So oils high in zinc, which seem to be real popular here, appear to be the ones most prone to this problem. I've wondered if the high-zinc formulations are racing oils and diesel oils, like Rotella T, and therefore aren't part of the 'phase-out' of passenger car motor oils alluded to in the article. Not saying they are bad, but not being optimised for use in gasoline engines, under average use, they don't have to be concerned with this problem nearly so much. 
I would think manufacturers would make allowances for overfilling so there should be some tolerance. Pull the dipstick after running under a light load for a while - if it's milky or frothy then drain some out right away.
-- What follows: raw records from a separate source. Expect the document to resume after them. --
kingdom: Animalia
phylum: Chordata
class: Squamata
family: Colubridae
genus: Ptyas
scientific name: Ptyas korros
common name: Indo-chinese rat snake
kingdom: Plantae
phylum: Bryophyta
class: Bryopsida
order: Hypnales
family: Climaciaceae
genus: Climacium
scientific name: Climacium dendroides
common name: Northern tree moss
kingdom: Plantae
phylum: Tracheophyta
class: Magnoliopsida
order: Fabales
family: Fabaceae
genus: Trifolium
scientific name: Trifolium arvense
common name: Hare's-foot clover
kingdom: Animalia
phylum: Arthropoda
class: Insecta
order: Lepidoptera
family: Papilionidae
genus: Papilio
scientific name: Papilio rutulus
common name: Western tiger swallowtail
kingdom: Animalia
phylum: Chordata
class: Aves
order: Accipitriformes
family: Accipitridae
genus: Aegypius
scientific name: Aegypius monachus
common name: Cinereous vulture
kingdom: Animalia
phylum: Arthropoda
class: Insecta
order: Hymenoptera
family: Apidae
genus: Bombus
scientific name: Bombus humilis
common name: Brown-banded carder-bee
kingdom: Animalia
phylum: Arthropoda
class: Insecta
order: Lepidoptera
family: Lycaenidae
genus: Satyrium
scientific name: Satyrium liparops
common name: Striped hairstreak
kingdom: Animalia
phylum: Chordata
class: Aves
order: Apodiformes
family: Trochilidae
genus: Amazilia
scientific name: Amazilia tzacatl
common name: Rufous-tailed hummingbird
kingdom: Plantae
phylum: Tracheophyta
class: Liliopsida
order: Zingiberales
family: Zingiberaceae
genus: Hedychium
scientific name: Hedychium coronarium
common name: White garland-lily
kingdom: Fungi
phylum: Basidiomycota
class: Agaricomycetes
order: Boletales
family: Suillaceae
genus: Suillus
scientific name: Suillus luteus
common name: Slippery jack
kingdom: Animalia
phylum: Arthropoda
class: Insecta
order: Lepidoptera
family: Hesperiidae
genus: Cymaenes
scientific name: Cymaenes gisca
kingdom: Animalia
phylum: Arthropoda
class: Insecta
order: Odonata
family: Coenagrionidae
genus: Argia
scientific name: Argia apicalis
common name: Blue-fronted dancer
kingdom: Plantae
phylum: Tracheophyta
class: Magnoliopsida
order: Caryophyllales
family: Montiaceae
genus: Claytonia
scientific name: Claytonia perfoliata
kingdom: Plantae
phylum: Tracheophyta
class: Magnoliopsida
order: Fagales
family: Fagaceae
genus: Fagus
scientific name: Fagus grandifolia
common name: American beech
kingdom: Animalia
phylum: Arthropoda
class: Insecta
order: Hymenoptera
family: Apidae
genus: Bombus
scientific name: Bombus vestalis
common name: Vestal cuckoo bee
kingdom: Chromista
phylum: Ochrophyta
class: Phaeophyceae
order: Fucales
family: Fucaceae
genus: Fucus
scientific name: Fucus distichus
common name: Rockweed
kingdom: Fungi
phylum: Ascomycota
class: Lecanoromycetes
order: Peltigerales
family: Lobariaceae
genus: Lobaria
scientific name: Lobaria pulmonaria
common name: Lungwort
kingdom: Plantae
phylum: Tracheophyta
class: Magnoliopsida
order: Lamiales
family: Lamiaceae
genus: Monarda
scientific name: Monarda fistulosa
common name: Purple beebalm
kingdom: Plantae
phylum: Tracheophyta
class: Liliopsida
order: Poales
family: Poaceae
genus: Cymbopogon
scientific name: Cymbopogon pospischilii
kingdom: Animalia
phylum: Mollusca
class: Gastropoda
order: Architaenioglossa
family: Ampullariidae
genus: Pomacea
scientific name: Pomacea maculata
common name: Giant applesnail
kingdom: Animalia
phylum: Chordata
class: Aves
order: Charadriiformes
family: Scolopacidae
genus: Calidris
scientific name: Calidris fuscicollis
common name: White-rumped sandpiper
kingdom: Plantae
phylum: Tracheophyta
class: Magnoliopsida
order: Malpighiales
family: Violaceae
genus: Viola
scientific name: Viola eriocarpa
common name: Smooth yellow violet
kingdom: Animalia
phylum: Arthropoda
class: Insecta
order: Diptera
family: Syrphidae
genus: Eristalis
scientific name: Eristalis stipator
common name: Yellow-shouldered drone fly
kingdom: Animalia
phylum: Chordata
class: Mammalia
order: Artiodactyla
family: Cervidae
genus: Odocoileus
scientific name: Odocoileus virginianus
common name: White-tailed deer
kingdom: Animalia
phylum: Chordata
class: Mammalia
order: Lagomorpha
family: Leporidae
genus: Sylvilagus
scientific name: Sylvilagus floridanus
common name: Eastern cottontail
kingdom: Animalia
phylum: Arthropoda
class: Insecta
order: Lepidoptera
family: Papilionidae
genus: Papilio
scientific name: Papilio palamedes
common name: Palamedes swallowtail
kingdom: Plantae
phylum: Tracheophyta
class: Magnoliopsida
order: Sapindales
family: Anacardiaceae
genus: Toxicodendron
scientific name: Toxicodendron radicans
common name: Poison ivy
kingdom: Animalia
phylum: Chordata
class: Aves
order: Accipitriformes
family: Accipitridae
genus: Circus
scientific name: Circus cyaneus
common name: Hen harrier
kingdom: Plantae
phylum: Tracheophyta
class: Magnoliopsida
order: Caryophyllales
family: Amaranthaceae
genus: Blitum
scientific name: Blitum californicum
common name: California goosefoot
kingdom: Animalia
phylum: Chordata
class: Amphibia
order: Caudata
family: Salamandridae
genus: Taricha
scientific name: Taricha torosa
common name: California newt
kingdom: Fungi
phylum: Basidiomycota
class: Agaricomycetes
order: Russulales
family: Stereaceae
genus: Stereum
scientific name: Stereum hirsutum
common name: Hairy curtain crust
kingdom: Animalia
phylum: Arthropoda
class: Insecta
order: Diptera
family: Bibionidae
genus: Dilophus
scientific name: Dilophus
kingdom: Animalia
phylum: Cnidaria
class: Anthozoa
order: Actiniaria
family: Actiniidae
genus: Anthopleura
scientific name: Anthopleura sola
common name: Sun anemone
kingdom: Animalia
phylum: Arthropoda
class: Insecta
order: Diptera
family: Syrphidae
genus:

Otherwise, unless you chronicaly run over-full I'd imagine the cat is safe for a while.
_Modified by BuddyWh at 10:03 AM 7-2-2009_


_Modified by BuddyWh at 10:05 AM 7-2-2009_


----------



## frateretto (Dec 19, 2008)

*Re: How does too much oil hurt the cat.? (BuddyWh)*

Thanks for the details.
I had checked the dipstick (many times) and all seemed normal with no frothing or milkiness.
Either way, I pumped the extra oil out the other night, so all should be well now. I'll disconnect some of the PCV hoses tonight (maybe) and look for excess oil. The hoses are all new, so in theory they should be clean and clear (right?).
Thanks again for the details - I did do a fair bit of searching, but had not been finding what I was looking for.


----------